Only very recently, I was training with a bunch of rock star women aiming to run Coastrek, a 50-100km trek/run hosted annually by Wild Women on Top. Nothing pornstar about that name then, eh?

I loved training with these girls but, unfortunately, it didn’t take long for problems to arise. First, my right hamstring blew. Then my left calf. Then my left hip. Then my right hamstring again, and again. Then finally my left knee. At that point, supported by the advice of my physio, I pulled out of the long-distance event.

That’s when Leila Lutz, my trainer with a pornstar name, suggested our three month program for rehab and optimal health…

I’ve now had two full body C.H.E.K assessments with Leila. One pre-running in June 2011… and one post-running (up to 25km per running session) in January 2012.

The difference in the results, according to Leila, is: “red flag alarming”.

You see, a healthy spine has a lovely S bend shape to it. The S bend is designed to dissipate load when you run so that the vertebrae don’t just jam directly down on top of one another.

“The degrees at the thoracic spine (upper) and lumbar spine (lower) should both be around the 35 degree mark,” says Leila. “The straighter the spine (ie the lower the reading from 35 at each point), the more load is impacted through the spine… which can lead to degeneration and compression.

“The curvier the spine (ie the higher the reading from 35 degrees at each point), the more likely sheer force injuries such as spondylilisthesis can occur, where the facet joints break away from the vertebra above.”

Here are my before and after readings…

Thoracic spine

Before: 35 degrees

After: decreased in curve to 34 degrees

Leila says: “This is not a huge red flag, but I am looking at where other parts of the spine has changed to alter this curve exactly.”

Lumbar spine 

Before: a healthy 38 degrees

After: 22 degrees. Whoa!

Leila says: “In only six months, this enormous change is a big red flag highlighting the need to look at your exercise and lifestyle habits that are encouraging this change.”

Pelvic tilt

Normal: for females is 7-10 degrees

Before: In June 2011, my left side had only 5 degrees tilt, my right was 8 degrees.
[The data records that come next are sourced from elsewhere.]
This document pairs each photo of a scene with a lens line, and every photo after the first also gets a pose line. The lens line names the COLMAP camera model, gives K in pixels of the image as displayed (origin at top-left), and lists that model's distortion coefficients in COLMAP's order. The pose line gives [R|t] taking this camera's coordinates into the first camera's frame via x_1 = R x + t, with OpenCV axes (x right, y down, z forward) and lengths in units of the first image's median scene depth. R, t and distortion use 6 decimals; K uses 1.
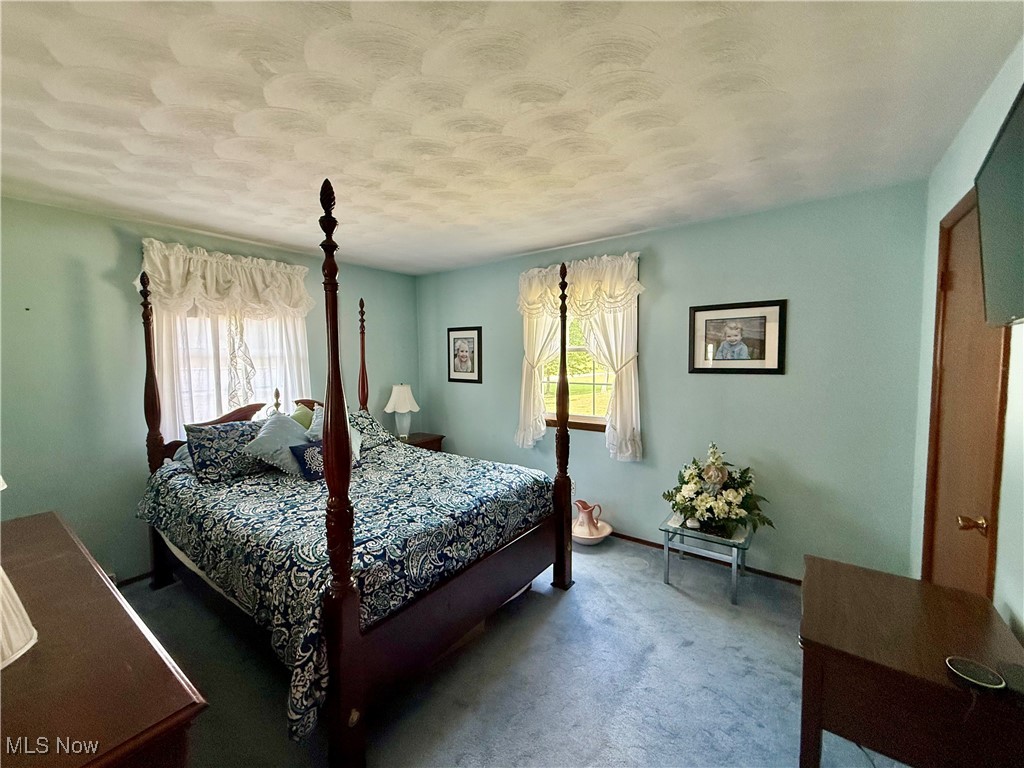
lens RADIAL K [[410.5, 0, 510.4], [0, 410.5, 384.0], [0, 0, 1]] dist [-0.000261, 0.001110]
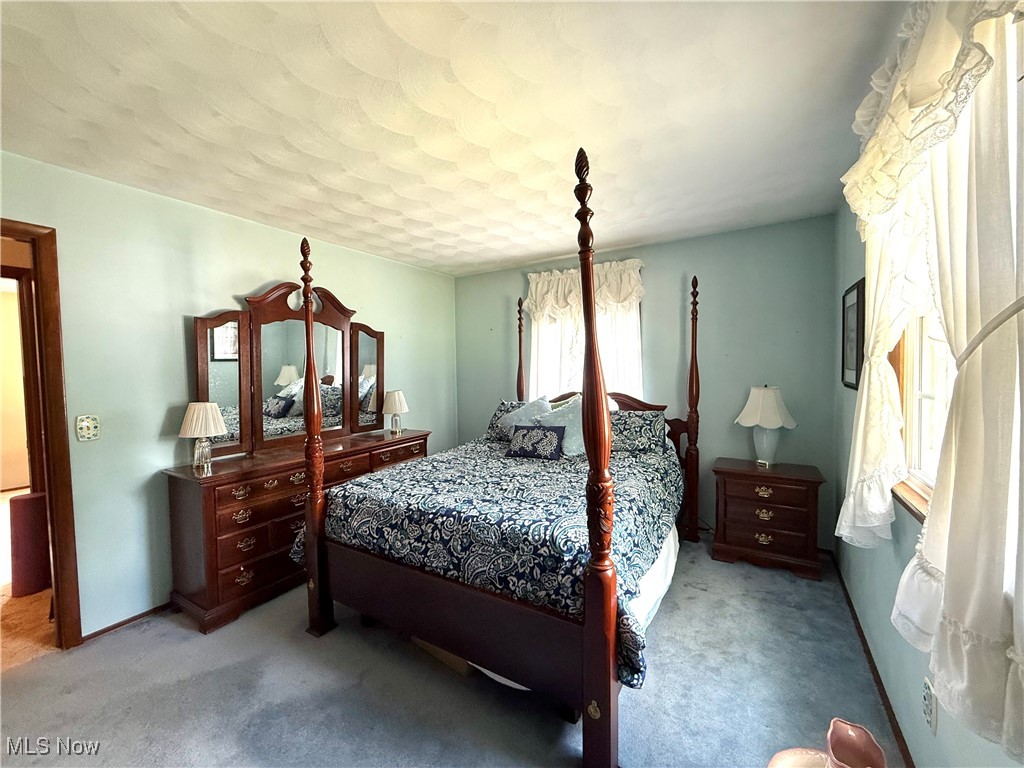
lens RADIAL K [[410.5, 0, 510.9], [0, 410.5, 384.6], [0, 0, 1]] dist [-0.000261, 0.001110]
pose [[0.081299, 0.045761, -0.995639, 0.748481], [-0.052880, 0.997736, 0.041540, -0.017349], [0.995286, 0.049273, 0.083535, 1.021717]]
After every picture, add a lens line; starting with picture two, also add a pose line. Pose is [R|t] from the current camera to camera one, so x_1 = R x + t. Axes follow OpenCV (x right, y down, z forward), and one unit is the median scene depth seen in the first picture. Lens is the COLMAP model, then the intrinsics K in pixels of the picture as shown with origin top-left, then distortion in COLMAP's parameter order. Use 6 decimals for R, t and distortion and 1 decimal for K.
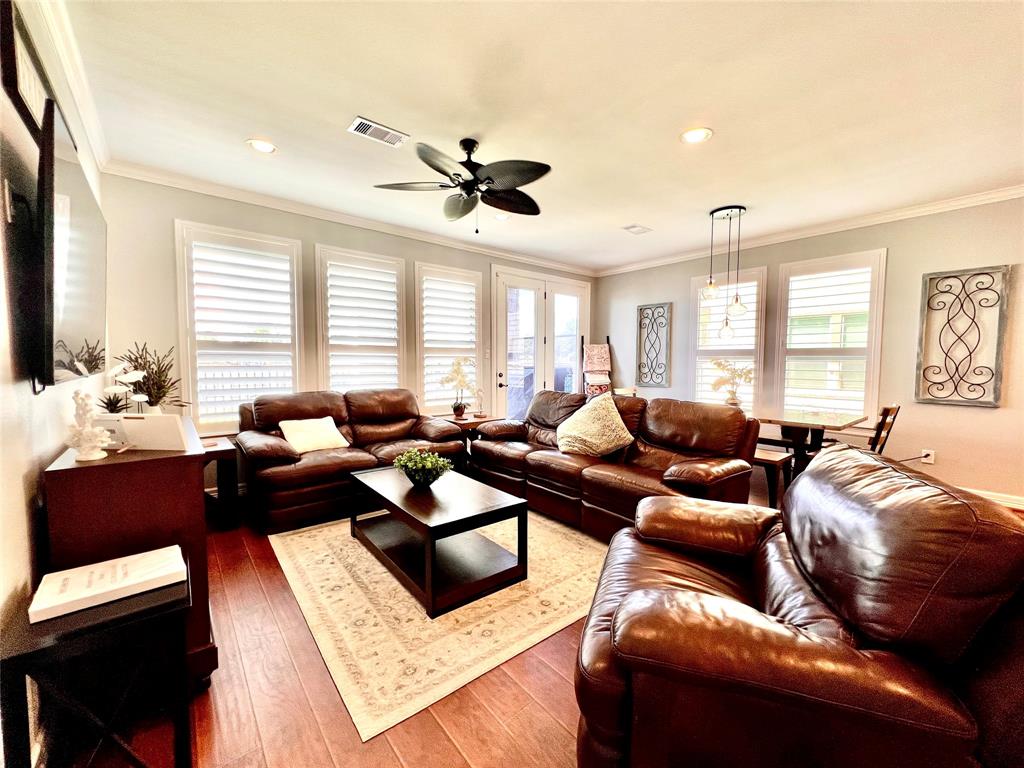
lens RADIAL K [[409.4, 0, 511.6], [0, 409.4, 384.8], [0, 0, 1]] dist [0.000772, 0.000100]
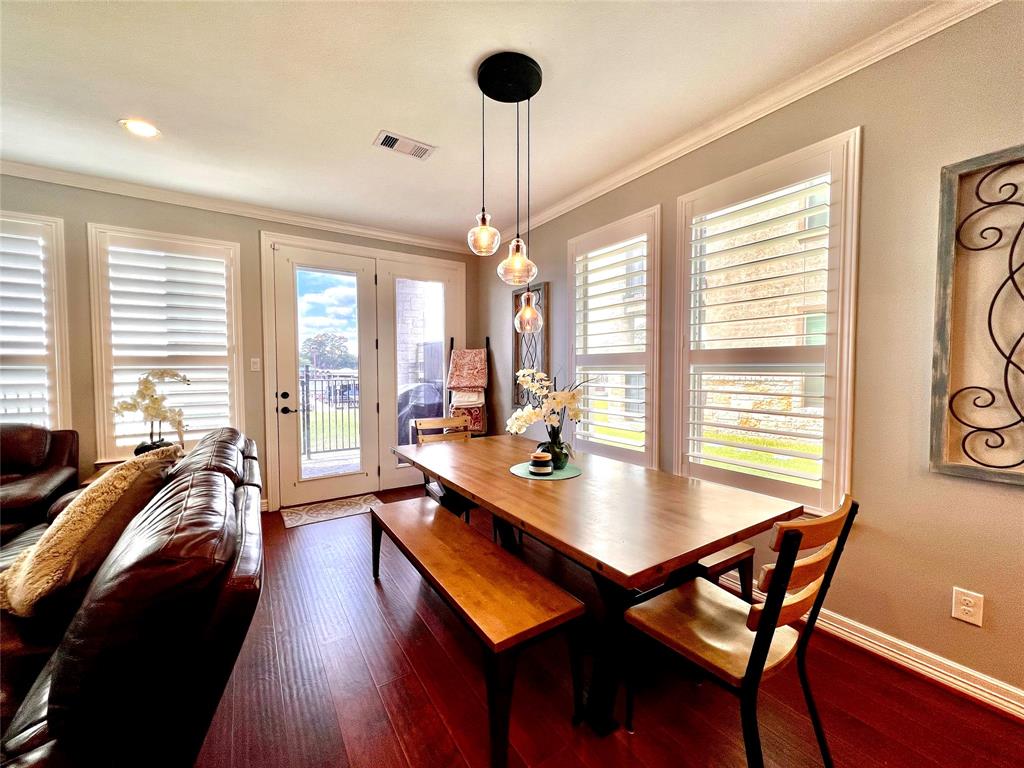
lens RADIAL K [[409.4, 0, 509.1], [0, 409.4, 383.4], [0, 0, 1]] dist [0.000772, 0.000100]
pose [[0.993801, -0.005959, -0.111018, 0.456993], [0.003278, 0.999699, -0.024311, -0.030144], [0.111129, 0.023796, 0.993521, 0.404573]]
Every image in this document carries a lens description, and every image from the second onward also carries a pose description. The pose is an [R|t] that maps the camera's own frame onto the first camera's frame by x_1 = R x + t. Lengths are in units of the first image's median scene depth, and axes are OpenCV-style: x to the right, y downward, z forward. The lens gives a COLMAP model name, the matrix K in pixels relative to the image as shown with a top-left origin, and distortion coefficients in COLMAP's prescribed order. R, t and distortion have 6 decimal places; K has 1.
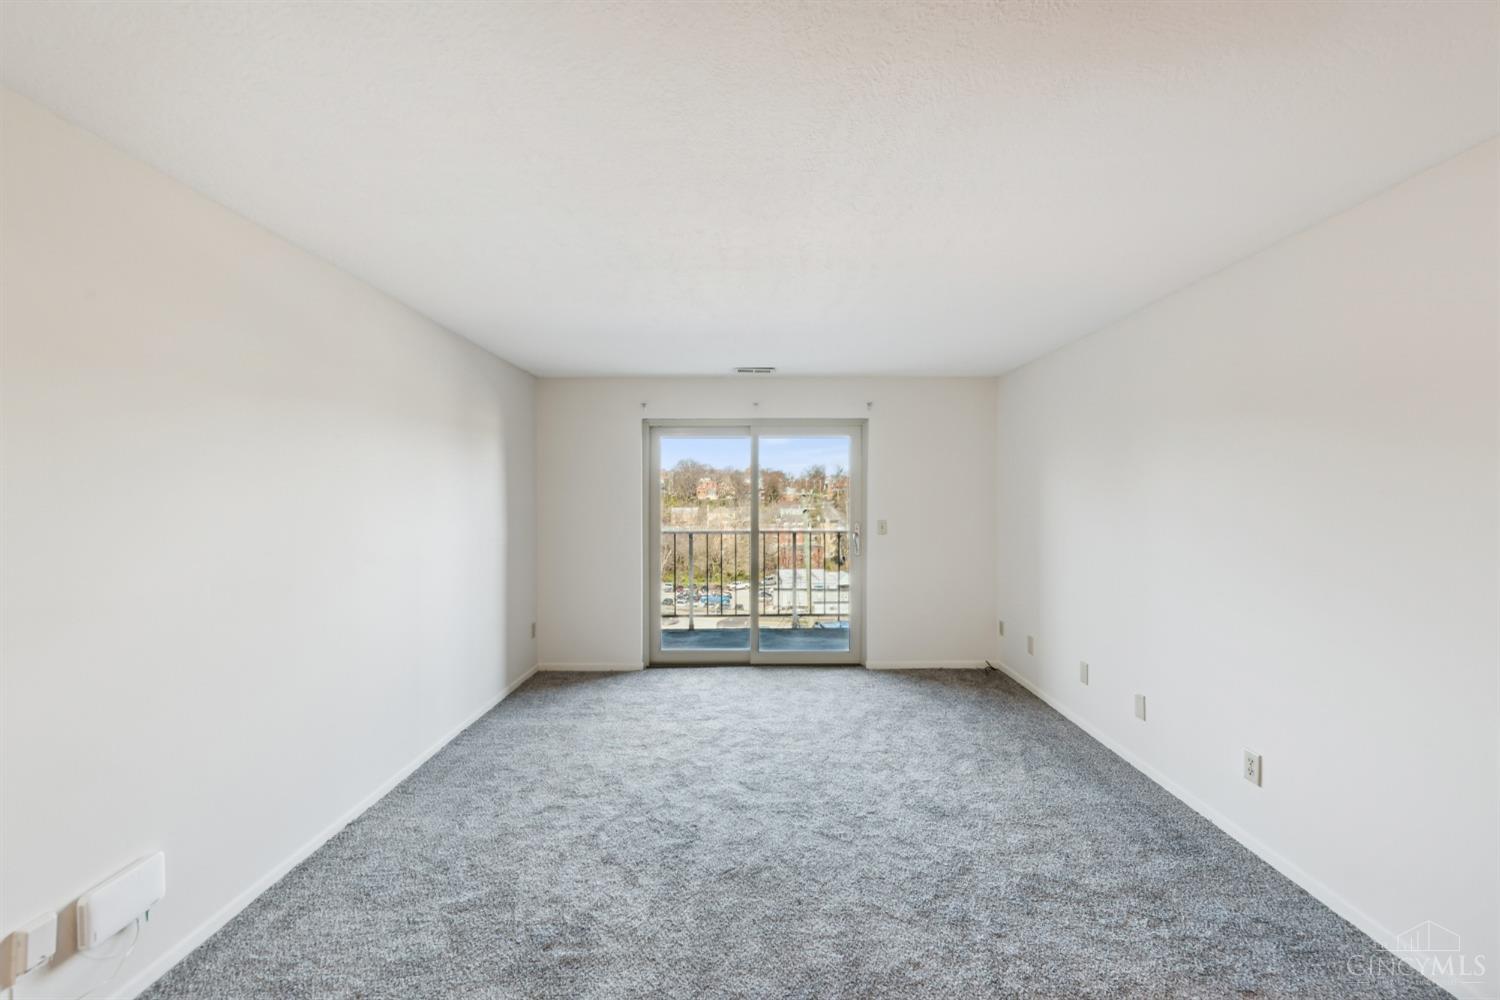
lens RADIAL K [[617.3, 0, 757.2], [0, 617.3, 507.8], [0, 0, 1]] dist [0.019999, -0.006802]
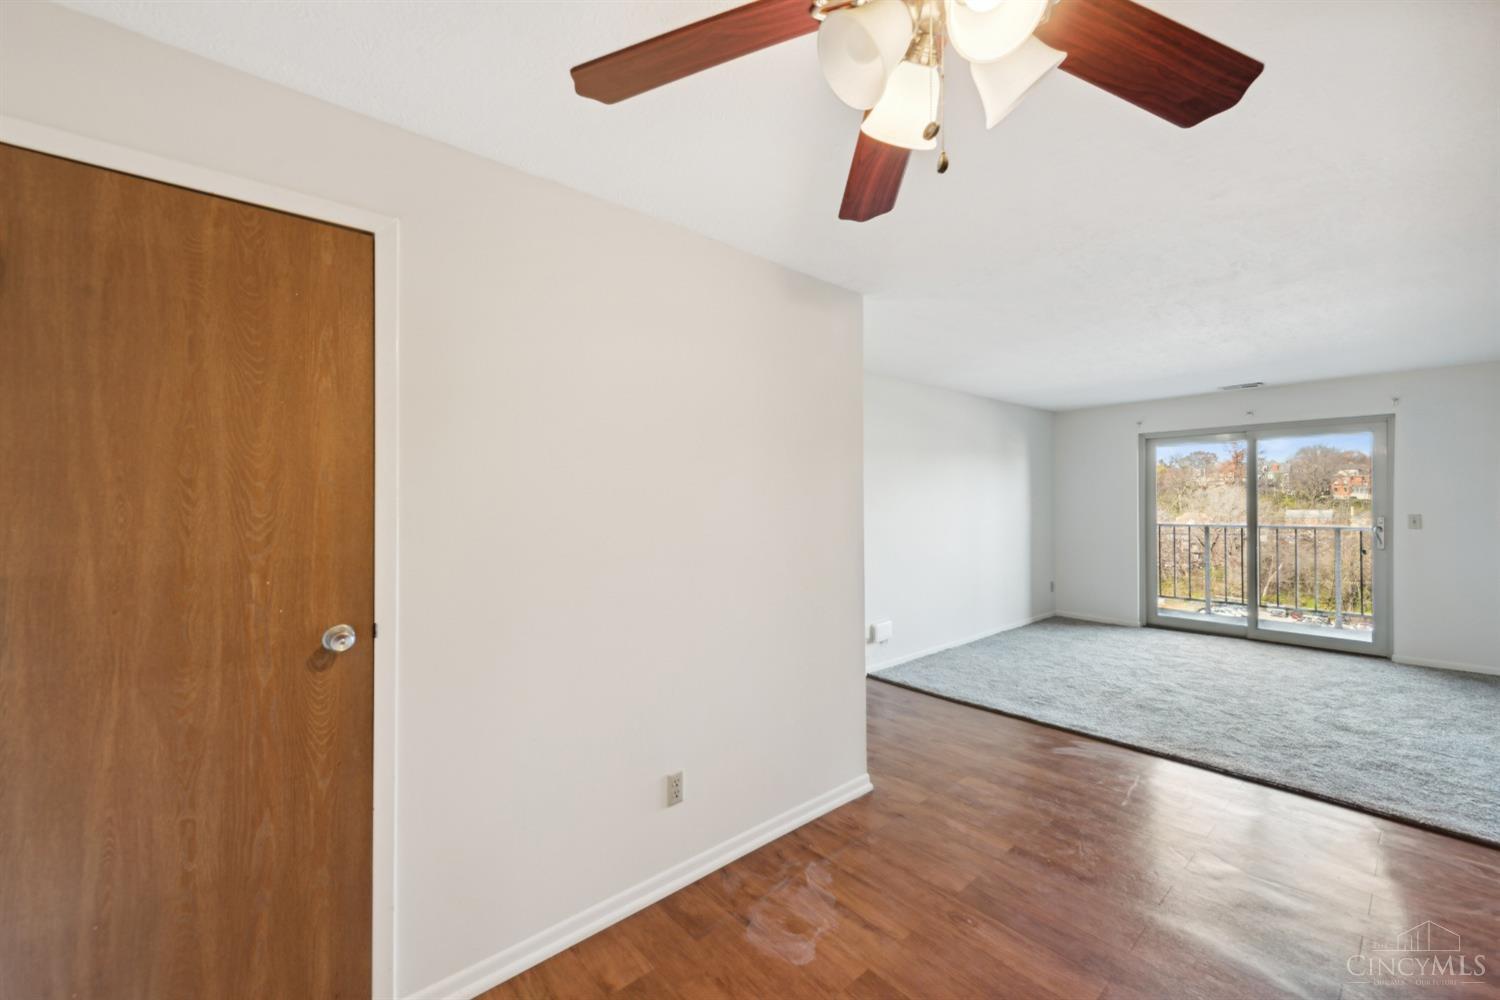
lens RADIAL K [[595.5, 0, 747.6], [0, 595.5, 493.4], [0, 0, 1]] dist [0.001301, -0.000078]
pose [[0.640069, -0.012022, -0.768223, 0.356572], [-0.007160, 0.999741, -0.021611, 0.019592], [0.768284, 0.019333, 0.639817, -0.620010]]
What does this mean? A slight twist in the pelvis was apparent.

After: My pelvis now has 2 degrees tilt on the left and 0 on the right. Double whoa!

Leila says: “Your hamstring is attached into the back of the pelvis so if it is tight, it will pull the pelvis posteriorly or into a position of decreased tilt. The tightness in your right hamstring causing you pain has pulled your pelvis back to 0 degrees. The pulling of your pelvis in this direction has also decreased your lumbar curve, putting load on the spine.

“This is great for you to see what the hamstring injury is doing to the rest of your body. Had you kept up the running, this little problem would have begat another problem… a back injury! This is a very simplified version of what’s going on. The hamstring is supposed to work with other muscles, so its not entirely to blame, but rather just one way to look at it for now.